● Exercise objective:
This exercise calls for printing every record exactly once more.

(Saved data entries)
....................

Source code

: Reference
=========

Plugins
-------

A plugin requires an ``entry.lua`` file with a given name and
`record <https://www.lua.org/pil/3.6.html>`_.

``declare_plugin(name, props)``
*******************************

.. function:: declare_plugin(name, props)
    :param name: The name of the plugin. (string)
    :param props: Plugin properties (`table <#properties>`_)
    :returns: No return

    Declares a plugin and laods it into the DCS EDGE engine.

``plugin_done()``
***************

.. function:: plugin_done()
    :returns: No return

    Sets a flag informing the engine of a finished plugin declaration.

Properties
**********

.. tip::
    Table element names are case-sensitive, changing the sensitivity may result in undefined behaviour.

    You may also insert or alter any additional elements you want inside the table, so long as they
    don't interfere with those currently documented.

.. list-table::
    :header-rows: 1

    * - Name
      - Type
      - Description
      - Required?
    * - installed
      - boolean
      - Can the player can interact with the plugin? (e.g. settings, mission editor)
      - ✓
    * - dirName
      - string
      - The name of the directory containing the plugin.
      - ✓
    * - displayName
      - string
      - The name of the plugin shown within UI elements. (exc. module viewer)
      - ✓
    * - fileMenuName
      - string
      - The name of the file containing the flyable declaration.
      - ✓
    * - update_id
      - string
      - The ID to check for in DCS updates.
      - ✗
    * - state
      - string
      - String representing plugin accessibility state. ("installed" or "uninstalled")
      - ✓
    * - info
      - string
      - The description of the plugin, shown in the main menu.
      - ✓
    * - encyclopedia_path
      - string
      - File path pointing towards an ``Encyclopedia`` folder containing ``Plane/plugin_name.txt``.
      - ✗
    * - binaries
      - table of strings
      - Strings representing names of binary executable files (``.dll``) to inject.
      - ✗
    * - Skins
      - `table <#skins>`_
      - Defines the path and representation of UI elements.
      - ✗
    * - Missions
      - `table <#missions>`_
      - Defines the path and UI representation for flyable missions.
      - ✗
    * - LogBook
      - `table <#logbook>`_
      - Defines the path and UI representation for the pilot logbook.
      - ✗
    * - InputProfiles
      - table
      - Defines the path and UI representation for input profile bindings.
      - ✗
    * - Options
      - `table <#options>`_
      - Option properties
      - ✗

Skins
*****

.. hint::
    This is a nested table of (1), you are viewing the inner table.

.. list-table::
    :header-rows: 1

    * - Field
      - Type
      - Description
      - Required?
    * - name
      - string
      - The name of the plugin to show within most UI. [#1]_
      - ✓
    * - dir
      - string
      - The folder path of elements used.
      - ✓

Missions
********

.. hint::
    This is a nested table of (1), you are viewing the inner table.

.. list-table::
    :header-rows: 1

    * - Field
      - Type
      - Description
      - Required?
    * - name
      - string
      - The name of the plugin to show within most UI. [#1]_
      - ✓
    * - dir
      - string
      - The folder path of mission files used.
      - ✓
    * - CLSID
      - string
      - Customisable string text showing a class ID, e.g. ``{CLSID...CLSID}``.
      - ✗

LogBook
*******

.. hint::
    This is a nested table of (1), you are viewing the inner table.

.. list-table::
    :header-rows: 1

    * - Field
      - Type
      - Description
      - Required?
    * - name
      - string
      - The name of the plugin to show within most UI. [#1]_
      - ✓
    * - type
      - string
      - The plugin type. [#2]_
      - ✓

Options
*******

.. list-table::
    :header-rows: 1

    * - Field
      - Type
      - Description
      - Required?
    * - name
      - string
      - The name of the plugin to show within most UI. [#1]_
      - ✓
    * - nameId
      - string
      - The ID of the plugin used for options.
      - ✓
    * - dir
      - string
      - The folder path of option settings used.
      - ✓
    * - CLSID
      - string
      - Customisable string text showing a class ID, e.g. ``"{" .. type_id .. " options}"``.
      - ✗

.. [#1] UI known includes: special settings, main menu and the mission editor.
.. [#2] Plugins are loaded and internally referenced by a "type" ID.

....................

● Task answer:
Source code

: Reference
=========

Plugins
-------

A plugin requires an ``entry.lua`` file with a given name and
`record <https://www.lua.org/pil/3.6.html>`_.

``declare_plugin(name, props)``
*******************************

.. function:: declare_plugin(name, props)
    :param name: The name of the plugin. (string)
    :param props: Plugin properties (`table <#properties>`_)
    :returns: No return

    Declares a plugin and laods it into the DCS EDGE engine.

``plugin_done()``
***************

.. function:: plugin_done()
    :returns: No return

    Sets a flag informing the engine of a finished plugin declaration.

Properties
**********

.. tip::
    Table element names are case-sensitive, changing the sensitivity may result in undefined behaviour.

    You may also insert or alter any additional elements you want inside the table, so long as they
    don't interfere with those currently documented.

.. list-table::
    :header-rows: 1

    * - Name
      - Type
      - Description
      - Required?
    * - installed
      - boolean
      - Can the player can interact with the plugin? (e.g. settings, mission editor)
      - ✓
    * - dirName
      - string
      - The name of the directory containing the plugin.
      - ✓
    * - displayName
      - string
      - The name of the plugin shown within UI elements. (exc. module viewer)
      - ✓
    * - fileMenuName
      - string
      - The name of the file containing the flyable declaration.
      - ✓
    * - update_id
      - string
      - The ID to check for in DCS updates.
      - ✗
    * - state
      - string
      - String representing plugin accessibility state. ("installed" or "uninstalled")
      - ✓
    * - info
      - string
      - The description of the plugin, shown in the main menu.
      - ✓
    * - encyclopedia_path
      - string
      - File path pointing towards an ``Encyclopedia`` folder containing ``Plane/plugin_name.txt``.
      - ✗
    * - binaries
      - table of strings
      - Strings representing names of binary executable files (``.dll``) to inject.
      - ✗
    * - Skins
      - `table <#skins>`_
      - Defines the path and representation of UI elements.
      - ✗
    * - Missions
      - `table <#missions>`_
      - Defines the path and UI representation for flyable missions.
      - ✗
    * - LogBook
      - `table <#logbook>`_
      - Defines the path and UI representation for the pilot logbook.
      - ✗
    * - InputProfiles
      - table
      - Defines the path and UI representation for input profile bindings.
      - ✗
    * - Options
      - `table <#options>`_
      - Option properties
      - ✗

Skins
*****

.. hint::
    This is a nested table of (1), you are viewing the inner table.

.. list-table::
    :header-rows: 1

    * - Field
      - Type
      - Description
      - Required?
    * - name
      - string
      - The name of the plugin to show within most UI. [#1]_
      - ✓
    * - dir
      - string
      - The folder path of elements used.
      - ✓

Missions
********

.. hint::
    This is a nested table of (1), you are viewing the inner table.

.. list-table::
    :header-rows: 1

    * - Field
      - Type
      - Description
      - Required?
    * - name
      - string
      - The name of the plugin to show within most UI. [#1]_
      - ✓
    * - dir
      - string
      - The folder path of mission files used.
      - ✓
    * - CLSID
      - string
      - Customisable string text showing a class ID, e.g. ``{CLSID...CLSID}``.
      - ✗

LogBook
*******

.. hint::
    This is a nested table of (1), you are viewing the inner table.

.. list-table::
    :header-rows: 1

    * - Field
      - Type
      - Description
      - Required?
    * - name
      - string
      - The name of the plugin to show within most UI. [#1]_
      - ✓
    * - type
      - string
      - The plugin type. [#2]_
      - ✓

Options
*******

.. list-table::
    :header-rows: 1

    * - Field
      - Type
      - Description
      - Required?
    * - name
      - string
      - The name of the plugin to show within most UI. [#1]_
      - ✓
    * - nameId
      - string
      - The ID of the plugin used for options.
      - ✓
    * - dir
      - string
      - The folder path of option settings used.
      - ✓
    * - CLSID
      - string
      - Customisable string text showing a class ID, e.g. ``"{" .. type_id .. " options}"``.
      - ✗

.. [#1] UI known includes: special settings, main menu and the mission editor.
.. [#2] Plugins are loaded and internally referenced by a "type" ID.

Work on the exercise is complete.